**Action item**. Copy the listing in full and exactly, omitting its images.

**Input records**.
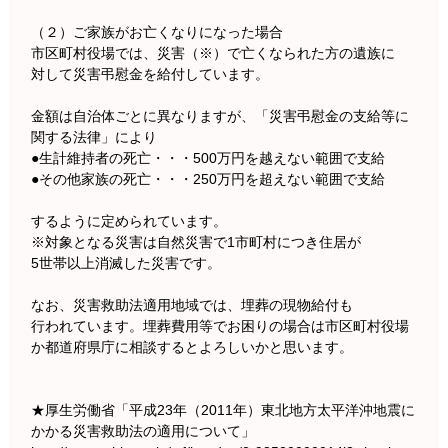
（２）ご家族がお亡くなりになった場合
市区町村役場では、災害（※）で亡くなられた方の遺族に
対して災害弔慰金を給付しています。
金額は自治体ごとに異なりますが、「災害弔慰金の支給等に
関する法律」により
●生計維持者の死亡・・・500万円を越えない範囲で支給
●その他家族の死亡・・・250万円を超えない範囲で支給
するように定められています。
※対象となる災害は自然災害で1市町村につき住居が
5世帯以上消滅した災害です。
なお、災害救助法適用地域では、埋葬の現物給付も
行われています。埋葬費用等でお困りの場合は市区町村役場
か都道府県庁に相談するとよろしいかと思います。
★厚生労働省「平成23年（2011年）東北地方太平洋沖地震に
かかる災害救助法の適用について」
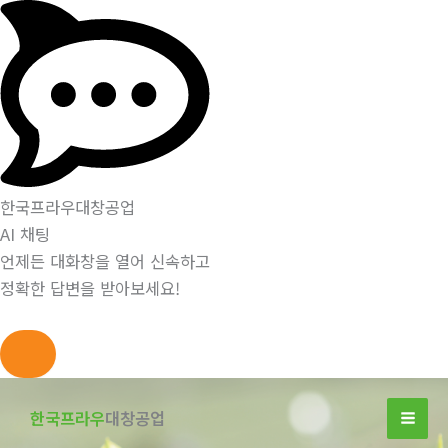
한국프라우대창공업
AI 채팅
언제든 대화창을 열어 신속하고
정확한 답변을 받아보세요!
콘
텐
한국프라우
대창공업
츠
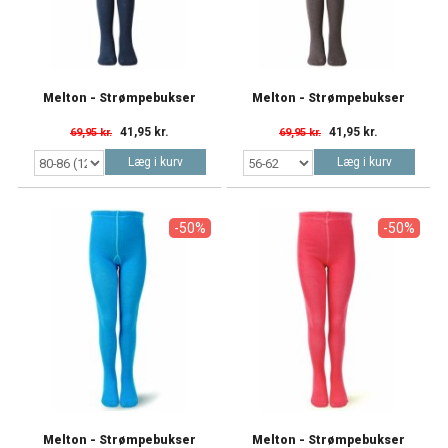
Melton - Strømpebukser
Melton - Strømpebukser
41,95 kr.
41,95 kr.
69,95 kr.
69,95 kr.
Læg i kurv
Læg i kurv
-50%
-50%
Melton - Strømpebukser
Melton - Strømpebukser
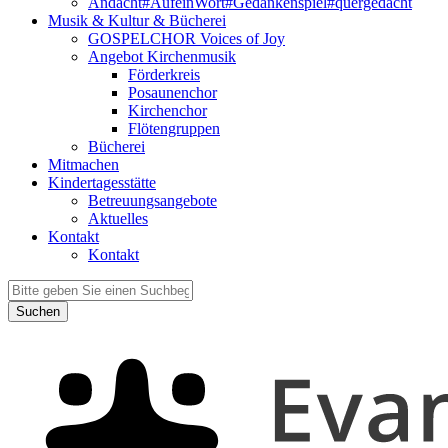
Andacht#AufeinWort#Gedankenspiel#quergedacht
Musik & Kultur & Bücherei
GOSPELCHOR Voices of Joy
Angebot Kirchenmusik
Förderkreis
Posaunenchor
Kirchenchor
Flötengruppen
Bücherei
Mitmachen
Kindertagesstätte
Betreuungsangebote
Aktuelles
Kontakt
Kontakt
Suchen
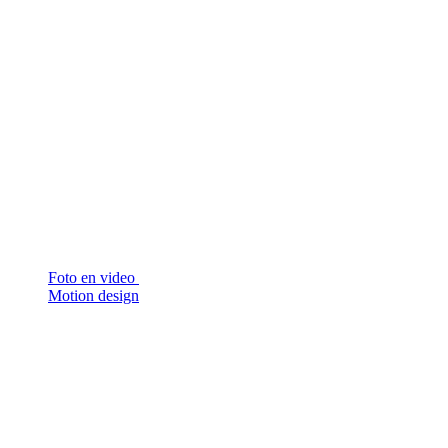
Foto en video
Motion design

**Your response**.
（２）ご家族がお亡くなりになった場合
市区町村役場では、災害（※）で亡くなられた方の遺族に
対して災害弔慰金を給付しています。
金額は自治体ごとに異なりますが、「災害弔慰金の支給等に
関する法律」により
●生計維持者の死亡・・・500万円を越えない範囲で支給
●その他家族の死亡・・・250万円を超えない範囲で支給
するように定められています。
※対象となる災害は自然災害で1市町村につき住居が
5世帯以上消滅した災害です。
なお、災害救助法適用地域では、埋葬の現物給付も
行われています。埋葬費用等でお困りの場合は市区町村役場
か都道府県庁に相談するとよろしいかと思います。
★厚生労働省「平成23年（2011年）東北地方太平洋沖地震に
かかる災害救助法の適用について」
한국프라우대창공업
AI 채팅
언제든 대화창을 열어 신속하고
정확한 답변을 받아보세요!
콘
텐
한국프라우
대창공업
츠
Melton - Strømpebukser
Melton - Strømpebukser
41,95 kr.
41,95 kr.
69,95 kr.
69,95 kr.
Læg i kurv
Læg i kurv
-50%
-50%
Melton - Strømpebukser
Melton - Strømpebukser
Andacht#AufeinWort#Gedankenspiel#quergedacht
Musik & Kultur & Bücherei
GOSPELCHOR Voices of Joy
Angebot Kirchenmusik
Förderkreis
Posaunenchor
Kirchenchor
Flötengruppen
Bücherei
Mitmachen
Kindertagesstätte
Betreuungsangebote
Aktuelles
Kontakt
Kontakt
Suchen
Foto en video
Motion design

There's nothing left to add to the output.